DATA FOR PROCESSING.
□ □ □
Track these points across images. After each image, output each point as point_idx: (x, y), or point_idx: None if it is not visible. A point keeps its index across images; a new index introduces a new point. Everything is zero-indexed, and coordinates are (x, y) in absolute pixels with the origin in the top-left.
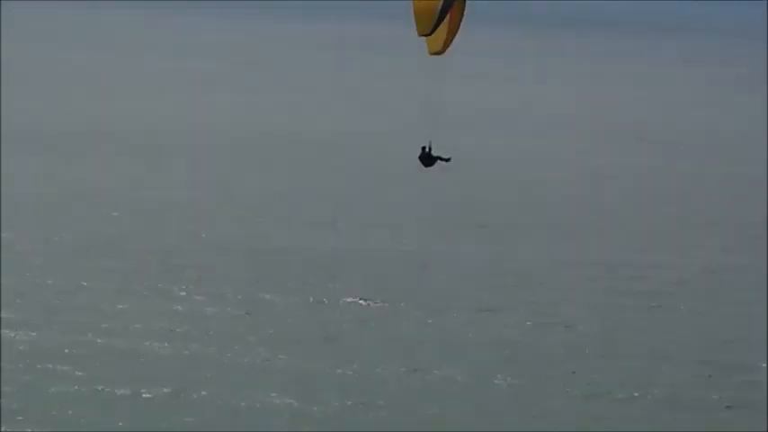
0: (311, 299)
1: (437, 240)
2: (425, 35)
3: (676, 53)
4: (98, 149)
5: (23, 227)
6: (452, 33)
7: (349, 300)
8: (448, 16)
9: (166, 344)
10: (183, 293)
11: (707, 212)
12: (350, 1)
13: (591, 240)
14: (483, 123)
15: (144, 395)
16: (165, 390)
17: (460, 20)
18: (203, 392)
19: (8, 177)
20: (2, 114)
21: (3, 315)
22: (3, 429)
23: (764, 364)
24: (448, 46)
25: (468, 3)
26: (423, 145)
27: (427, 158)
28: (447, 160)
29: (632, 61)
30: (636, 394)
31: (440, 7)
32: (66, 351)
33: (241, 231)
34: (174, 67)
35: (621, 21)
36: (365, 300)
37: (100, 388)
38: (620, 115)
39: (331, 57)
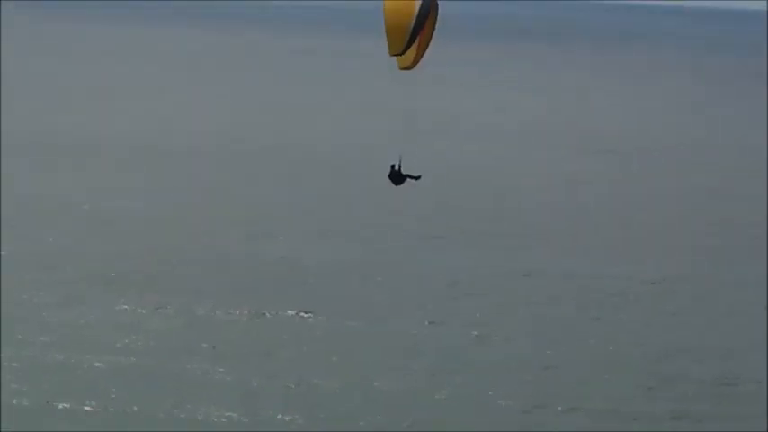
0: (252, 310)
1: (387, 251)
2: (397, 55)
3: (648, 63)
4: (59, 158)
5: None
6: (423, 49)
7: (291, 312)
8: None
9: (106, 356)
10: (125, 306)
11: (658, 223)
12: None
13: (541, 250)
14: (446, 133)
15: (85, 408)
16: (106, 403)
17: (431, 36)
18: (143, 405)
19: None
20: None
21: None
22: None
23: (705, 375)
24: (418, 61)
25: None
26: (392, 163)
27: (397, 177)
28: (417, 178)
29: (604, 71)
30: (578, 406)
31: (412, 26)
32: (4, 364)
33: (183, 242)
34: (155, 75)
35: (592, 31)
36: (307, 312)
37: (40, 401)
38: (587, 124)
39: (300, 67)
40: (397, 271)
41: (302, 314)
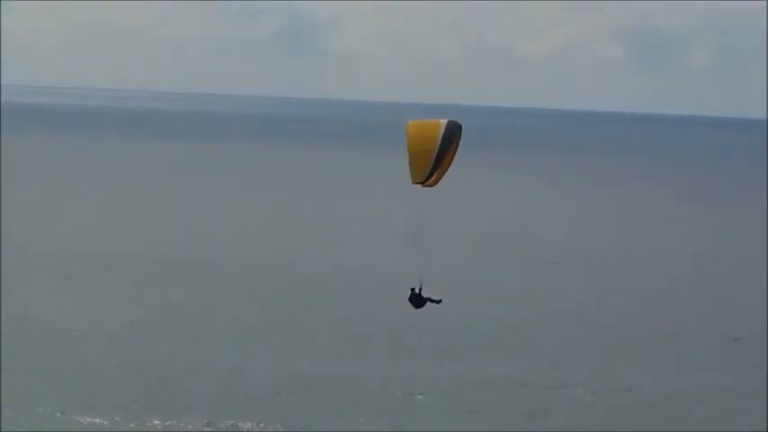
0: (208, 423)
1: (346, 362)
2: (420, 182)
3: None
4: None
5: None
6: (445, 169)
7: (249, 424)
8: None
9: None
10: (77, 418)
11: (623, 331)
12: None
13: (503, 361)
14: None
15: None
16: None
17: (453, 157)
18: None
19: None
20: None
21: None
22: None
23: None
24: (439, 180)
25: None
26: (412, 286)
27: (417, 300)
28: (438, 302)
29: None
30: None
31: (436, 153)
32: None
33: (135, 354)
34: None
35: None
36: (263, 422)
37: None
38: (538, 235)
39: (313, 181)
40: (356, 382)
41: (259, 425)
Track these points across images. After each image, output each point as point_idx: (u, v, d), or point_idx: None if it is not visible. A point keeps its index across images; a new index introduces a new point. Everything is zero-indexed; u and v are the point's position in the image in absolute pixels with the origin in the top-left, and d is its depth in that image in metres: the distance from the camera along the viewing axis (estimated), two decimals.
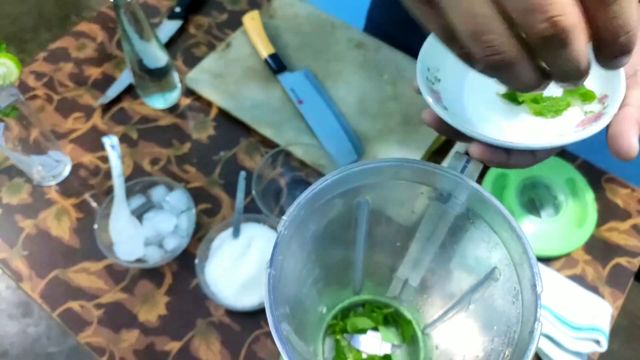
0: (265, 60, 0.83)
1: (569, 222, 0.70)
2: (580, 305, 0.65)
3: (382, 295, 0.49)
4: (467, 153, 0.33)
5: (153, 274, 0.68)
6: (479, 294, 0.37)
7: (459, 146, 0.75)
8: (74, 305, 0.66)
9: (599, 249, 0.71)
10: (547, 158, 0.36)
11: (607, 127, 0.31)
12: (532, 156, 0.35)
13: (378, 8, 0.94)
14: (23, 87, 0.84)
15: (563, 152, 0.77)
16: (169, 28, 0.89)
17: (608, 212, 0.73)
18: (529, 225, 0.69)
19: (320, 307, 0.48)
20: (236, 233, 0.68)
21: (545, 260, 0.69)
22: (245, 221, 0.69)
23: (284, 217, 0.31)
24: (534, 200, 0.72)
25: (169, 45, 0.88)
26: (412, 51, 0.75)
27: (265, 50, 0.83)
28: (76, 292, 0.67)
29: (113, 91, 0.82)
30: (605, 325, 0.63)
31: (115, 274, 0.68)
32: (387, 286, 0.47)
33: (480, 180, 0.74)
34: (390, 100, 0.80)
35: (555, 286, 0.66)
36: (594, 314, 0.64)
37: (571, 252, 0.69)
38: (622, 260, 0.70)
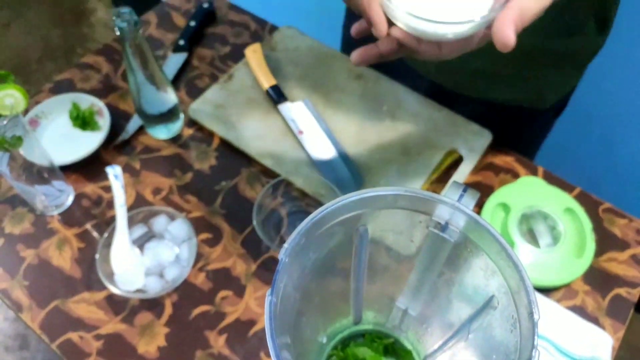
□ □ □
TASK DESCRIPTION.
Could you count the lines in the entries that hold the word "introduces"? Only the number is wanted.

YOUR SOLUTION.
2